Второй поток могуч. Лица, составляющие его, подъезжают к турагентству на такси и по дешевке купленных в Финляндии «Жигулях». В багаж аэропорта они сдают матерчатые чемоданы необъятных размеров и картонные ящики, полные неожиданных вещей — от бутылок «Карельского бальзама» до консервных ножей производства Новолипецкого завода металлоизделий. Причем сдают в количествах, которым могли бы позавидовать Гаргантюа и Плюшкин. Но сдающие знают: спрос на этот экзотический напиток и на ножи существует только в той стране, куда летит самолет, и именно в ней.

Это они привили к могучему дереву русского языка пугающий отросток «шоп-тур». А если смотреть дальше — наполнили около станций метро шеренги похожих на коробки из-под ботинок ларьков со спиртом в литровых бутылках, водкой «Смирнофф» и женскими трусиками в крошечных прозрачных пакетах.

Прилетев в незнакомую страну, они дружным десантом покидают самолет и сразу же бросаются по одним им известным адресам к лавочкам и магазинчикам с дурно пахнущими кожаными куртками и лежалым дамским бельем. Это «челноки». Собственно говоря, они уже и не туристы. Однажды избранный маршрут они повторяют каждый месяц. Спроси «челнока»:

— Артемиду или Айя Софию видел? — Скажет «да». Артемида, по его мнению, — армянское женское имя, а Айя София — столица Болгарии.

И наконец, третий поток также полноводен. Составляют его люди, сделавшие своей профессией вывоз по лицензии таких неаппетитных товаров, как нефть и алюминиевые бруски и ввоз по контракту таких вкусных, как коньяки и бананы. Это новые русские. За границей они не отдыхают, а тратят деньги.
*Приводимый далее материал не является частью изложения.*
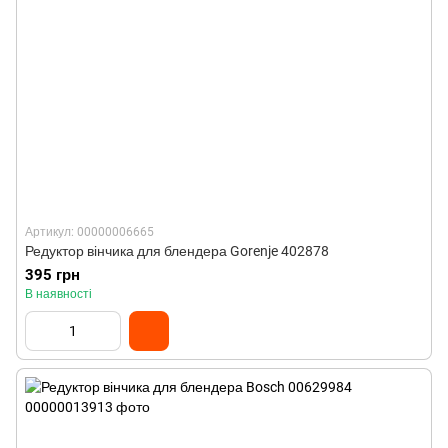
Артикул: 00000006665
Редуктор вінчика для блендера Gorenje 402878
395 грн
В наявності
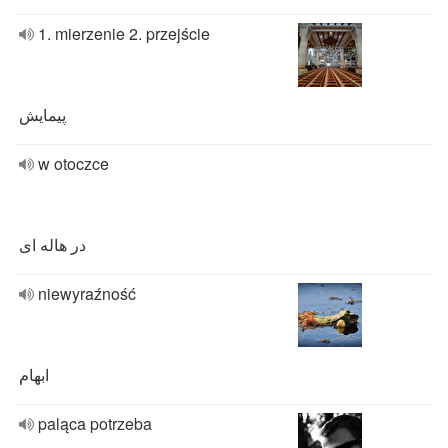
1. mierzenie 2. przejście
پیمایش
w otoczce
در هاله ای
niewyraźność
ابهام
paląca potrzeba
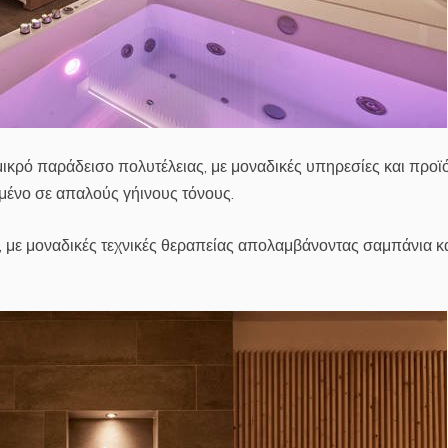
ικρό παράδεισο πολυτέλειας, με μοναδικές υπηρεσίες και προϊ
μένο σε απαλούς γήινους τόνους.
α, με μοναδικές τεχνικές θεραπείας απολαμβάνοντας σαμπάνια κα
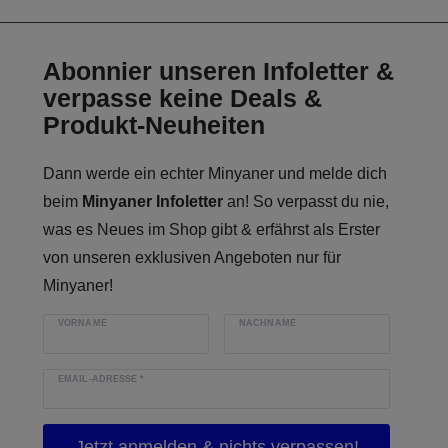
Abonnier unseren Infoletter &
verpasse keine Deals &
Produkt-Neuheiten
Dann werde ein echter Minyaner und melde dich
beim
Minyaner Infoletter
an! So verpasst du nie,
was es Neues im Shop gibt & erfährst als Erster
von unseren exklusiven Angeboten nur für
Minyaner!
VORNAME
NACHNAME
EMAIL-ADRESSE
*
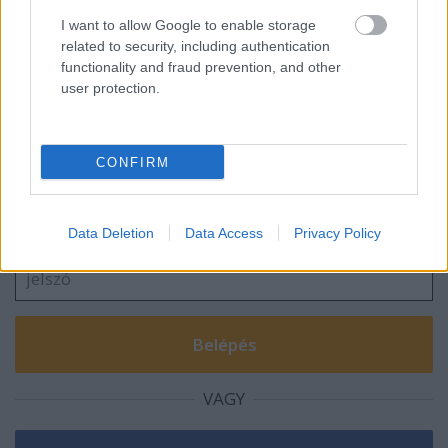
I want to allow Google to enable storage
Sárgaláz
related to security, including authentication
functionality and fraud prevention, and other
user protection.
Szólj hozzá!
CONFIRM
A hozzászóláshoz be kell lépned!
Data Deletion
Data Access
Privacy Policy
VAGY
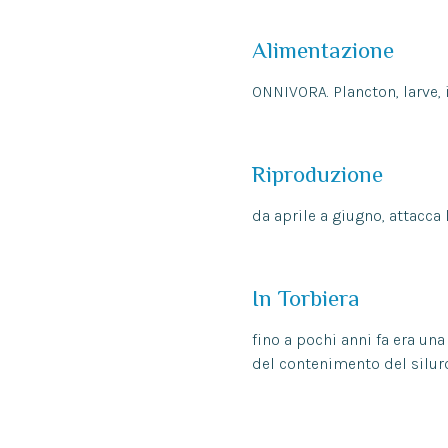
Alimentazione
ONNIVORA. Plancton, larve, i
Riproduzione
da aprile a giugno, attacca 
In Torbiera
fino a pochi anni fa era un
del contenimento del siluro.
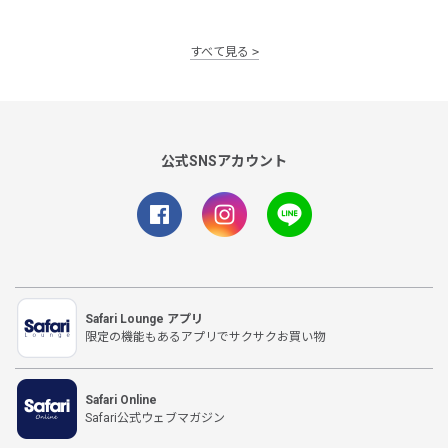
すべて見る
公式SNSアカウント
Safari Lounge アプリ
限定の機能もあるアプリでサクサクお買い物
Safari Online
Safari公式ウェブマガジン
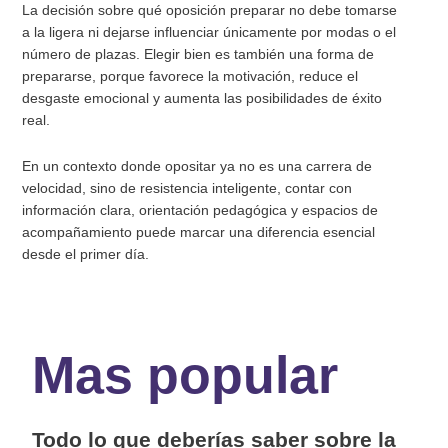
La decisión sobre qué oposición preparar no debe tomarse
a la ligera ni dejarse influenciar únicamente por modas o el
número de plazas. Elegir bien es también una forma de
prepararse, porque favorece la motivación, reduce el
desgaste emocional y aumenta las posibilidades de éxito
real.
En un contexto donde opositar ya no es una carrera de
velocidad, sino de resistencia inteligente, contar con
información clara, orientación pedagógica y espacios de
acompañamiento puede marcar una diferencia esencial
desde el primer día.
Mas popular
Todo lo que deberías saber sobre la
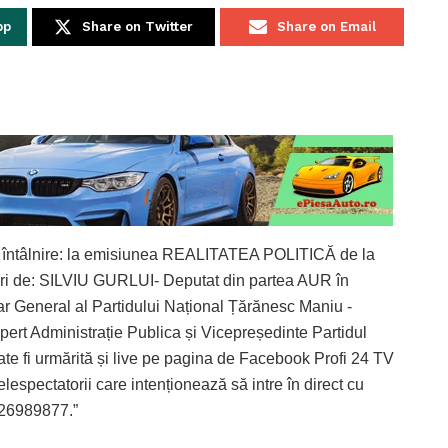
pp
Share on Twitter
Share on Email
u întâlnire: la emisiunea REALITATEA POLITICĂ de la
uri de: SILVIU GURLUI- Deputat din partea AUR în
General al Partidului Național Țărănesc Maniu -
t Administrație Publica și Vicepreședinte Partidul
e fi urmărită și live pe pagina de Facebook Profi 24 TV
espectatorii care intenționează să intre în direct cu
0726989877.”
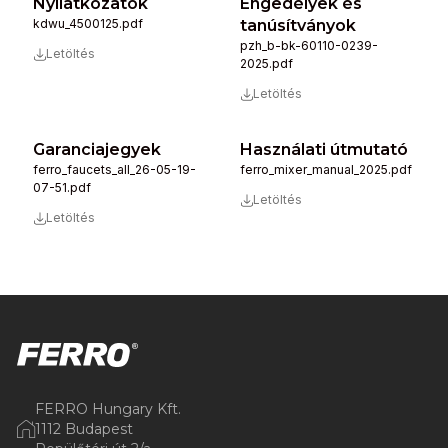
Nyilatkozatok
Engedélyek és
kdwu_4500125.pdf
tanúsítványok
pzh_b-bk-60110-0239-
Letöltés
2025.pdf
Letöltés
Garanciajegyek
Használati útmutató
ferro_faucets_all_26-05-19-
ferro_mixer_manual_2025.pdf
07-51.pdf
Letöltés
Letöltés
FERRO Hungary Kft.
1112 Budapest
Представитель этого племени только спускается с трапа «боинга» (рейс Лондон — Лас-Пальмас), а белый «пежо» уже ждет.

Пятизвездочный отель.

— Вот ваш ключ от номера. О да! Мы уже год, как говорим по-русски. Завтрак в номер?
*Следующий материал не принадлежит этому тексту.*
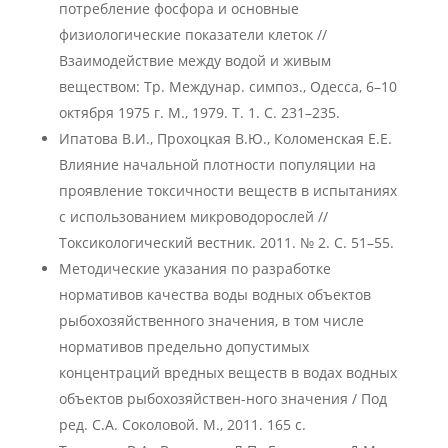
потребление фосфора и основные
физиологические показатели клеток //
Взаимодействие между водой и живым
веществом: Тр. Междунар. симпоз., Одесса, 6–10
октября 1975 г. М., 1979. Т. 1. С. 231–235.
Ипатова В.И., Прохоцкая В.Ю., Коломенская Е.Е.
Влияние начальной плотности популяции на
проявление токсичности веществ в испытаниях
с использованием микроводорослей //
Токсикологический вестник. 2011. № 2. С. 51–55.
Методические указания по разработке
нормативов качества воды водных объектов
рыбохозяйственного значения, в том числе
нормативов предельно допустимых
концентраций вредных веществ в водах водных
объектов рыбохозяйствен-ного значения / Под
ред. С.А. Соколовой. М., 2011. 165 с.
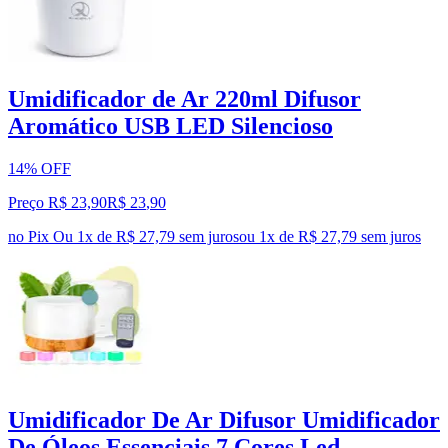
Umidificador de Ar 220ml Difusor
Aromático USB LED Silencioso
14% OFF
Preço R$ 23,90
R$
23
,
90
no Pix
Ou 1x de R$ 27,79 sem juros
ou
1
x de
R$ 27,79
sem juros
Umidificador De Ar Difusor Umidificador
De Óleos Essenciais 7 Cores Led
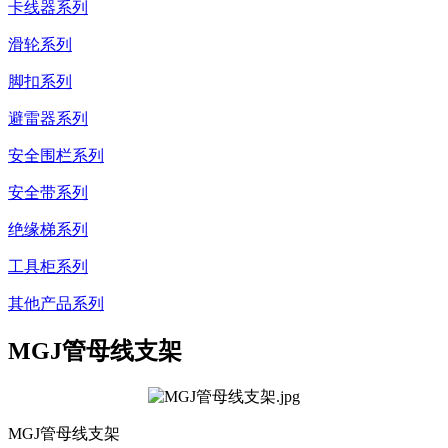
卡线器系列
滑轮系列
脚扣系列
避雷器系列
安全围栏系列
安全带系列
绝缘梯系列
工具柜系列
其他产品系列
MGJ管母线支架
MGJ管母线支架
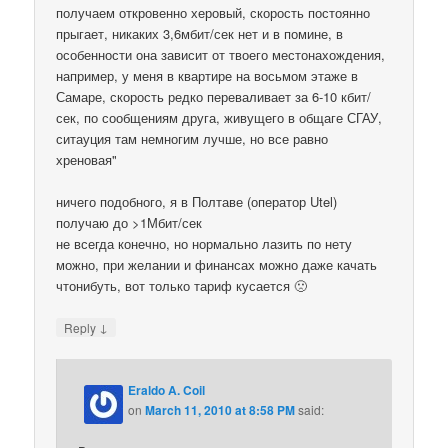
получаем откровенно херовый, скорость постоянно
прыгает, никаких 3,6мбит/сек нет и в помине, в
особенности она зависит от твоего местонахождения,
например, у меня в квартире на восьмом этаже в
Самаре, скорость редко переваливает за 6-10 кбит/
сек, по сообщениям друга, живущего в общаге СГАУ,
ситауция там немногим лучше, но все равно
хреновая"
ничего подобного, я в Полтаве (оператор Utel)
получаю до >1Мбит/сек
не всегда конечно, но нормально лазить по нету
можно, при желании и финансах можно даже качать
чтонибуть, вот только тариф кусается 🙁
↓
Reply
Eraldo A. Coil
on
March 11, 2010 at 8:58 PM
said:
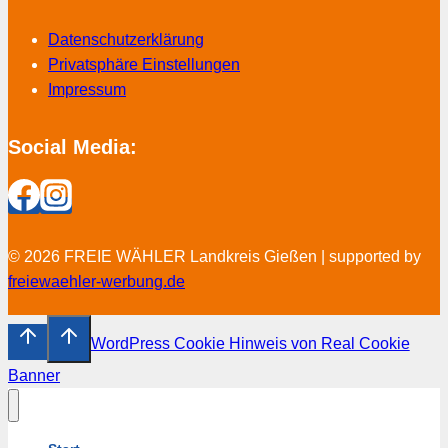
Datenschutzerklärung
Privatsphäre Einstellungen
Impressum
Social Media:
© 2026 FREIE WÄHLER Landkreis Gießen | supported by
freiewaehler-werbung.de
WordPress Cookie Hinweis von Real Cookie
Banner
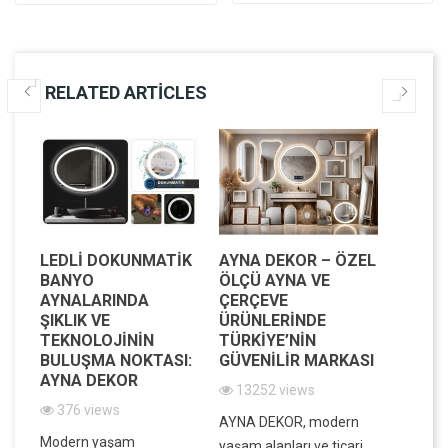
RELATED ARTICLES
LEDLI DOKUNMATIK
AYNA DEKOR – ÖZEL
MODE
BANYO
ÖLÇÜ AYNA VE
MEKAN
AYNALARINDA
ÇERÇEVE
IŞILTI
IK
ŞIKLIK VE
ÜRÜNLERINDE
DEKOR
IK
TEKNOLOJININ
TÜRKIYE’NIN
VE FO
BULUŞMA NOKTASI:
GÜVENILIR MARKASI
BIR A
AYNA DEKOR
13252 views
7839
376 views
in
AYNA DEKOR, modern
Evinizin
Modern yaşam
ek,
yaşam alanları ve ticari
atmosfe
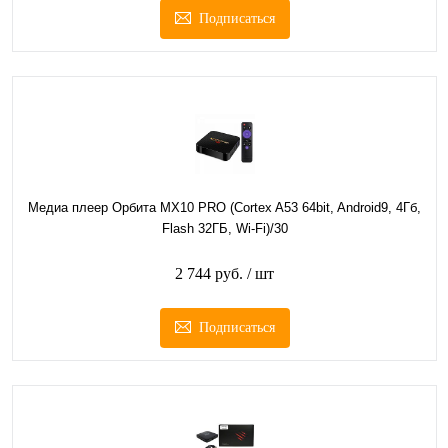
Подписаться
Медиа плеер Орбита MX10 PRO (Cortex A53 64bit, Android9, 4Гб,
Flash 32ГБ, Wi-Fi)/30
2 744 руб.
/ шт
Подписаться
— Виски с тоником. «Арабика» в постель.

Все ясно.

— Сколько ему лет, этому русскому? Как ты думаешь, Хозе?

— Тридцать.

— Бабе тридцать три. И она не русская. Подцепил в Лондоне. В прошлом месяце она была здесь с арабом.
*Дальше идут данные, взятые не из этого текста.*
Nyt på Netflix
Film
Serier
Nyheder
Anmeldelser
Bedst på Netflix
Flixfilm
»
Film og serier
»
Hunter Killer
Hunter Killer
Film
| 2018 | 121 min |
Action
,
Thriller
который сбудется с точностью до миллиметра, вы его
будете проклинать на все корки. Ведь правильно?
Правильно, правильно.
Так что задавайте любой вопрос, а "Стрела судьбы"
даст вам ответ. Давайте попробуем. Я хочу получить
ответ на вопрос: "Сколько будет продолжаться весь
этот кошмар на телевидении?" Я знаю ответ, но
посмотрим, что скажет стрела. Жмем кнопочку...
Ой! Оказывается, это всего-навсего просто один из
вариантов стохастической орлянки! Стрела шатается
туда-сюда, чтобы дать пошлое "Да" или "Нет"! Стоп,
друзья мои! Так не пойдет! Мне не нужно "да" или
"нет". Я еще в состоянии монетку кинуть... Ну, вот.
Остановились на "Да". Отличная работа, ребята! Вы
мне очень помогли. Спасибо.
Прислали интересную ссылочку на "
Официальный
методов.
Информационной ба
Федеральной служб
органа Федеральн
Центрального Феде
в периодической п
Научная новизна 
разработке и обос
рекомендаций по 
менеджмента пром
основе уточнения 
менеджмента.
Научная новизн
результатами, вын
О, русский за границей! Ты изменился до неузнаваемости. Это американцы, те, что вместе с Марком Твеном совершили в 1867 году путешествие из Америки в Европу через океан на пароходе, и те, что летят в наши дни на серебристом аэробусе над теми же водами, различаются немногим. Твидовые в полоску брюки сменены на застиранные «Ливайс», а у сданных в багаж чемоданов появились колесики. Все остальное, а главное повадки на чужбине, не изменилось: «О, йес! Садимся в автобус. Сколько лет этой башне и кому отрубили голову на этой площади? О, йес!»